La justicia ha hablado. Este 28 de julio de 2025 no será un día cualquiera en la historia política de América Latina: por primera vez, un expresidente colombiano ha sido declarado culpable por soborno a testigos y fraude procesal. Se trata nada más y nada menos que de Álvaro Uribe Vélez, el mismo que gobernó Colombia a sangre y fuego, el mismo que durante décadas sembró muerte, miedo y corrupción, escudado en una máscara de "patriota".

Hoy no hay espacio para eufemismos. Lo que ocurrió en Bogotá no fue solo una sentencia judicial. Fue el grito de una verdad reprimida durante más de una década, fue el clamor de las víctimas de los falsos positivos, de las madres de Soacha, de los desaparecidos, de los perseguidos políticos, de los campesinos desplazados por el paramilitarismo. Fue la justicia poniéndole nombre y rostro a la impunidad.

Porque Uribe no cayó por una venganza política ni por una trampa legal, cayó por lo que es: un hombre cuya trayectoria está manchada de sangre, cocaína y mentiras. Las pruebas que lo condenan no vienen de sus enemigos ideológicos, sino de las mismas instituciones del Estado colombiano, que durante años lo encubrieron, lo premiaron, lo alabaron. Hasta que la verdad fue tan grande, que ya no se pudo esconder más.

Pero si bien el fallo es reciente, el historial de Uribe viene de lejos. Su nombre aparece desde 1991 en informes del Departamento de Defensa de Estados Unidos, vinculado directamente con el narcotráfico y el crimen organizado. No es una invención bolivariana ni una fábula chavista. Es información oficial: el senador Uribe, entonces aliado del narcopoder, fue parte del engranaje político que facilitó el narcotráfico desde el Estado colombiano.
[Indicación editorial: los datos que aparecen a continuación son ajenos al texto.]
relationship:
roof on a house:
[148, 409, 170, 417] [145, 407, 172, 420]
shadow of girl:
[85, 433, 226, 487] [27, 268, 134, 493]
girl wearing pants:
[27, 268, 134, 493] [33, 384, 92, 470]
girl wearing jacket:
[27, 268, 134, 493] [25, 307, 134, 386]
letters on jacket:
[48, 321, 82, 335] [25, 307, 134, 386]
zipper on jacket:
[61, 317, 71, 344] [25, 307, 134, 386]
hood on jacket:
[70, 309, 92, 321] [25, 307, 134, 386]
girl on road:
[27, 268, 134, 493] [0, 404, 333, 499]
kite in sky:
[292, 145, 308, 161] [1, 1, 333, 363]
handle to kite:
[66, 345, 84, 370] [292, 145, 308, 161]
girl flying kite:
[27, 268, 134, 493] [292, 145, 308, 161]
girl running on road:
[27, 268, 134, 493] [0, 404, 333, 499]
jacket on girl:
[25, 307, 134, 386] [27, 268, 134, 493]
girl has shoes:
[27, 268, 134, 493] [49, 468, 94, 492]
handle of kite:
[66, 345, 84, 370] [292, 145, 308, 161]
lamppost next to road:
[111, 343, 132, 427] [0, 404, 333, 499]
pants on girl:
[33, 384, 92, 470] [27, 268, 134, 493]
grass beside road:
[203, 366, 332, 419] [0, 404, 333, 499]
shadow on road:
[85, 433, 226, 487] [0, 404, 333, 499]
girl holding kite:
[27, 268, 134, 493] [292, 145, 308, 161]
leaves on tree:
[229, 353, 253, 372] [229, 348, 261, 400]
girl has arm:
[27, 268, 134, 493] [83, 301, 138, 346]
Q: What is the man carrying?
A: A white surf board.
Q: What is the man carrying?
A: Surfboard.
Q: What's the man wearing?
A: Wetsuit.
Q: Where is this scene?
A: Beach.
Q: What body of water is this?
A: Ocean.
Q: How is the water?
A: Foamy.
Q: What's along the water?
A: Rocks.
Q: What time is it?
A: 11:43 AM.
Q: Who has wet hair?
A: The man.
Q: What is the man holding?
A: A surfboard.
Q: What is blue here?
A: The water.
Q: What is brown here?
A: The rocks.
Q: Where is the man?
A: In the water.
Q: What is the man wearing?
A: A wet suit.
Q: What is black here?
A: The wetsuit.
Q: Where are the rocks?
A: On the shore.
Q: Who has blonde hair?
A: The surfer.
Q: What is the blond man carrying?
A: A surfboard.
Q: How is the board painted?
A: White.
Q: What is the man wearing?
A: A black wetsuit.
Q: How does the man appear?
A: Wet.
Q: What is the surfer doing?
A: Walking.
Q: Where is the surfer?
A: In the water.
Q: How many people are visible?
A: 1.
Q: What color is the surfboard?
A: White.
A eso se le suma su relación umbilical con el paramilitarismo. Uribe no solo toleró a los escuadrones de la muerte: los financió, los protegió, los utilizó como fuerza paralela de control social y exterminio. Su gobierno (2002–2010) dejó miles de cadáveres mal enterrados, disfrazados de guerrilleros. No por accidente: fue una política de Estado. Y ahora, por fin, es un expresidente con sentencia, no con inmunidad.

Su odio a los pueblos libres fue transversal. Amenazó con invadir Venezuela, soñó con una intervención militar para derrocar a Nicolás Maduro y no se sonrojó al pedir ayuda extranjera para derrocar gobiernos democráticos. También despreció a Nicaragua, cuando en 2003 nos amenazó con enviar su Armada para impedir que exploráramos nuestro propio mar Caribe. Aquel delirio expansionista fue frenado por el derecho internacional, pero reveló el talante imperial de este personaje.

Uribe no fue un estadista: fue un caudillo del crimen vestido de demócrata. Fue un títere del Pentágono, un vocero del sionismo, un enemigo jurado del ALBA y del pueblo latinoamericano. Su arrogancia era tan grande que creyó que nunca rendiría cuentas. Pero la historia da vueltas. Y hoy, lo vemos acorralado, sin toga ni corbata, sino como lo que es: un vulgar delincuente de cuello blanco.

Desde Nicaragua, donde sabemos muy bien lo que es resistir a los imperios y a sus sirvientes, aplaudimos esta sentencia histórica. No solo por lo que representa para Colombia, sino por lo que simboliza para todo el continente. Es el principio del fin del uribismo, esa peste autoritaria que contaminó la política con miedo, con odio y con impunidad.

La jueza Sandra Heredia dará lectura a la pena contra Uribe en una audiencia programada para las próximas semanas. Según el código penal colombiano, por los delitos de soborno a testigos y fraude procesal, la condena podría oscilar entre 6 y 12 años de prisión, dependiendo de los agravantes y del fallo final. Uribe aún puede apelar ante el Tribunal Superior de Bogotá, y en última instancia acudir a la Corte Suprema. Pero la mancha de esta sentencia ya es indeleble, tanto en su historial como en la memoria del pueblo colombiano.

Y hay un dato imposible de ignorar: la sentencia condenatoria contra Uribe se dictó el mismo día que el Comandante Eterno Hugo Chávez habría cumplido 71 años. No hay mayor símbolo de justicia histórica. Uribe quiso destruir a Chávez, y fue Chávez quien lo venció en vida, en la memoria y ahora en la justicia. 

El fascismo colombiano se arrodilla justo el día en que nació uno de los grandes libertadores del siglo XXI.

A Uribe lo condenó la jueza Sandra Heredia. Pero antes lo había condenado la conciencia popular. Hoy celebramos que, por fin, el verdugo esté sentado en el banquillo de los acusados. Y mañana, ojalá, también en una celda.